Thank you so much for joining us at the Wellington Wedding Show on Sunday 13th April. We had a ball and we hope you did too! The feeling for us is much the same every time – so much excitement and anticipation goes into pulling together an unforgettable day. Yes, there’s a few hairy moments during the organisation process, but overall it comes together beautifully, in large thanks to the amazing people that are part of this special day – yes, our fabulous exhibitors.

 

These are the people that go the extra mile to be part of our Show so they can firsthand display their craft, skill and wares to couples looking for divine inspiration. It takes a lot of effort to produce a “stand” seemingly out of thin air in a relatively short time-frame, which accurately reflects what their business is all about. You must be creative, resourceful and passionate to do this, and each and every one of our exhibitors meets this criteria with flying colours! We really do want to thank our exhibitors from the bottom, middle and tops of our hearts – you are what gives the Wellington Wedding Show its essence and flavour. We are the Show, but you are our talent, and without you there would be no performance. So take a bow, all of you – you did an amazing job and we are so very proud and honoured to have you at The Wellington Wedding Show! Thank you for your efforts, your hard work really did shine through!

 

Next we simply must thank YOU – yes you, the brides and grooms-to-be, your families, friends and all lovers of weddings in general. You are the people who come through our doors, buy tickets to our Show – you are the fuel to our fire. Your support and enthusiasm is what gives us the motivation to keep going and strive to get bigger and better each time. We want to put on the best possible Wedding Show for you, bring you the best of the best of what is out there, give you the creme de la creme of the wedding industry and make it one big, fun, entertaining day out for everyone. Did we succeed? We think so, and we hope you do too.

 

We feel honoured and privileged to be able to work in such an exciting and rewarding industry, to come into contact with so many wonderful couples and gifted exhibitors. You are all amazing and we want to thank you all! We don’t take anyone for granted and our promise to you is that we will continue to strive to give you the best. Suggestions and feedback are always welcome.

● Aim of the task:
Repeat the wedding show thank-you note from "We feel honoured" up to and including "are always welcome.", swapping "exciting" for "thrilling".

● Data listing:
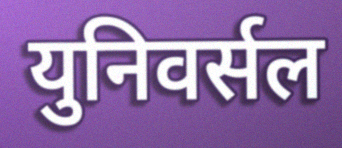
युनिवर्सल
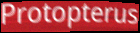
Protopterus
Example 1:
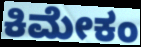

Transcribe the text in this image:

ಕಿಮೇಕಂ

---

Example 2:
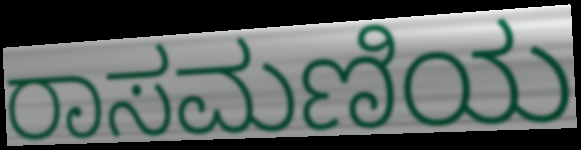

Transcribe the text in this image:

ರಾಸಮಣಿಯ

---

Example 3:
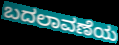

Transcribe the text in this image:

ಬದಲಾವಣೆಯ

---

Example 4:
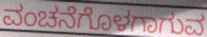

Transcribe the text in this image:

ವಂಚನೆಗೊಳಗಾಗುವ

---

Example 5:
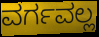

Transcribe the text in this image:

ವರ್ಗವಲ್ಲ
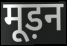
मूड़न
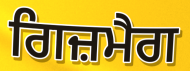
ਗਿਜ਼ਮੈਗ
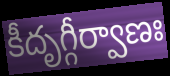
కీదృగ్గీర్వాణః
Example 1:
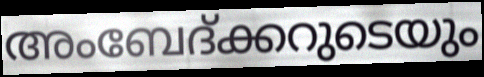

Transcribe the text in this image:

അംബേദ്ക്കറുടെയും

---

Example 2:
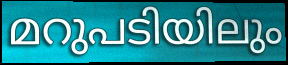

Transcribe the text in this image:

മറുപടിയിലും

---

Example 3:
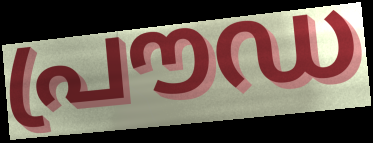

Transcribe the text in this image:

പ്രൗഡ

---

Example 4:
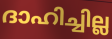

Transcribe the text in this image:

ദാഹിച്ചില്ല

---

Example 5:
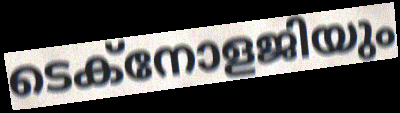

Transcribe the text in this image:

ടെക്നോളജിയും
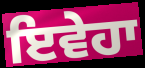
ਇਵੇਹਾ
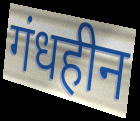
गंधहीन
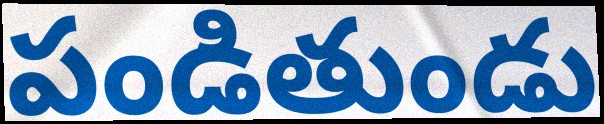
పండితుండు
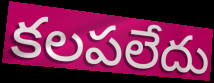
కలపలేదు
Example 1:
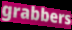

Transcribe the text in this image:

grabbers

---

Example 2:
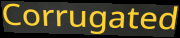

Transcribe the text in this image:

Corrugated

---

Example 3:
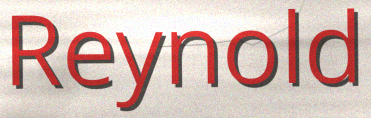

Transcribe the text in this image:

Reynold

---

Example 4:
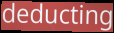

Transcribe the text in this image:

deducting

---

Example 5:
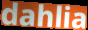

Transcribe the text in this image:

dahlia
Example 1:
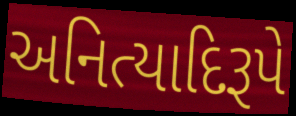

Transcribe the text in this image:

અનિત્યાદિરૂપે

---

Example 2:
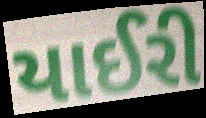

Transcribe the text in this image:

યાઈરી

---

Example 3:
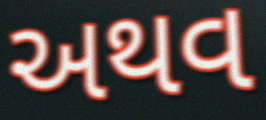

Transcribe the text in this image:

અથવ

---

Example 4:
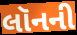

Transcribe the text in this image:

લૉનની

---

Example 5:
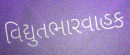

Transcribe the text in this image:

વિદ્યુતભારવાહક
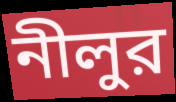
নীলুর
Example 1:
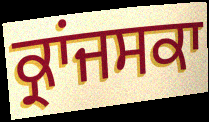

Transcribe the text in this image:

ਕ੍ਰਾਂਜਸਕਾ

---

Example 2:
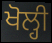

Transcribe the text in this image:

ਖੋਲ੍ਹੀ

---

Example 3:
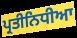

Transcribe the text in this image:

ਪ੍ਰਤੀਨਿਧੀਆ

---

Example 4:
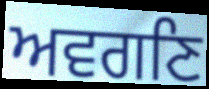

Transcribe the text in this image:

ਅਵਗਣਿ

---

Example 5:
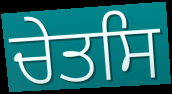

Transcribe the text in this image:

ਚੇਤਸਿ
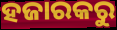
ହଜାରକରୁ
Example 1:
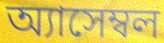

● Expected answer:
We feel honoured and privileged to be able to work in such an thrilling and rewarding industry, to come into contact with so many wonderful couples and gifted exhibitors. You are all amazing and we want to thank you all! We don’t take anyone for granted and our promise to you is that we will continue to strive to give you the best. Suggestions and feedback are always welcome.